Hinter Aztec Challenge standen maßgeblich zwei Köpfe: Robert T. Bonifacio, der Schöpfer des ursprünglichen Konzepts, und Paul Norman, der Autor der C64-Version (zugleich Programmierer, Designer und Komponist dieser Fassung). Beide Entwickler machten sich im Spielebereich noch einen Namen. Paul Norman hatte dank seiner Allround-Fähigkeiten – vom Coding bis zur Musik – eine Reihe von C64-Hits für Cosmi geschaffen. Neben Forbidden Forest (1983) und Aztec Challenge (1983) stammen von ihm unter anderem der Helikopter-Simulator Super Huey (1985) und dessen Fortsetzung, sowie das Action-Adventure Caverns of Khafka (1984) und der Tauch-Action-Titel Navy Seal (1989). Super Huey avancierte dabei mit über 2 Millionen verkauften Exemplaren zu Normans größtem Erfolg. In späteren Jahren wandte er sich interaktiven CD-ROM-Medien zu und arbeitete zeitweise als Berater für Sega, blieb der Spielebranche also treu. Robert „Tegel“ Bonifacio, der als Teenager mit Aztec Challenge ins Business einstieg, blieb ebenfalls in der Industrie aktiv. Er entwickelte in den 80ern weitere Spiele für Cosmi (z. B. wirkte er an Caverns of Khafka für Atari mit) und war Co-Designer des Strategiespiels Tegel’s Mercenaries (1992) – ein Titel, der augenzwinkernd seinen Namen trägt. Später arbeitete Bonifacio als Programmierer an bekannten Titeln wie Need for Speed: Hot Pursuit 2 (2002). Beide Entwickler haben mit Aztec Challenge ein Stück 80er-Jahre-Spielgeschichte geschrieben, das bis heute nostalgisch in Erinnerung geblieben ist.

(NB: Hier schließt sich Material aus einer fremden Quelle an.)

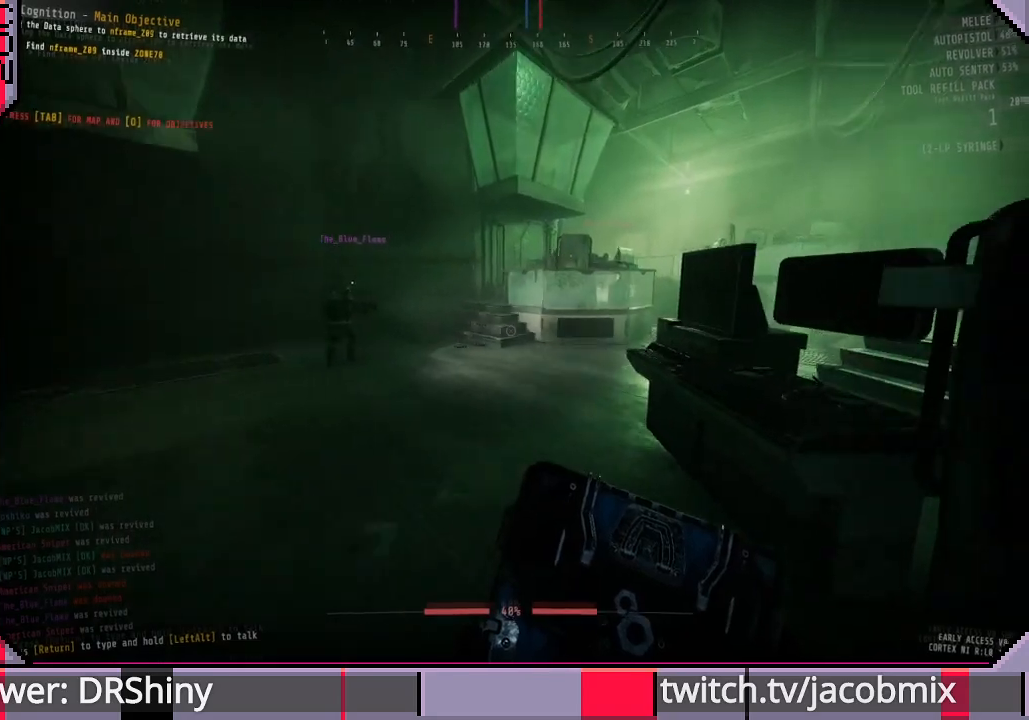
{"keys": ["shift", "w"], "mouse": [], "events": [[33, "d", "up"], [200, "a", "down"], [400, "a", "up"]]}
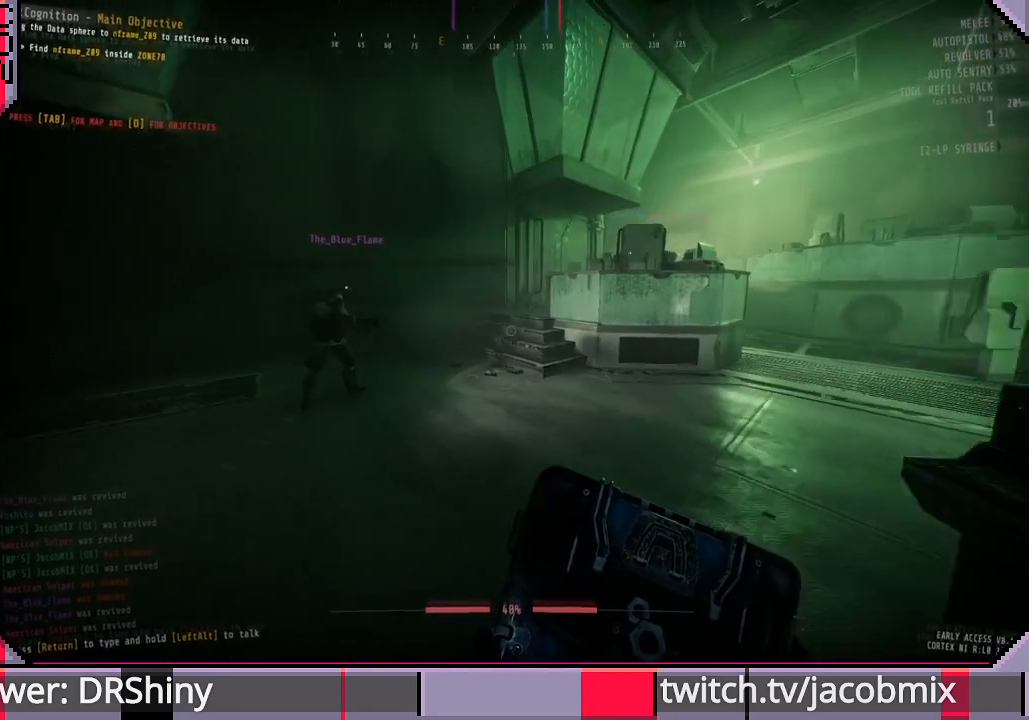
{"keys": ["a", "w"], "mouse": [], "events": [[366, "a", "down"], [433, "shift", "up"]]}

Rückblickend ist Aztec Challenge vor allem für eines berüchtigt: seinen knallharten, aber motivierenden Schwierigkeitsgrad. Das Spiel nimmt keine Rücksicht auf Zartbesaitete – und genau das schätzen viele Retro-Fans daran. Es gehört zu jenen Klassikern, bei denen man nach jedem Scheitern die Zähne zusammenbeißt und murmelt: „Noch ein Versuch… diesmal schaffe ich es!“ Dieses Gameplay-Gauntlet mag manchen Spieler zur Verzweiflung getrieben haben, aber es hat sich damit auch unauslöschlich ins Gedächtnis eingebrannt. Oder wie ein zeitgenössischer Tester treffend formulierte: Aztec Challenge ist eine Übung in Koordination, Konzentration und Geduld, verkleidet als Videospiel – und genau darin liegt sein legendärer Reiz.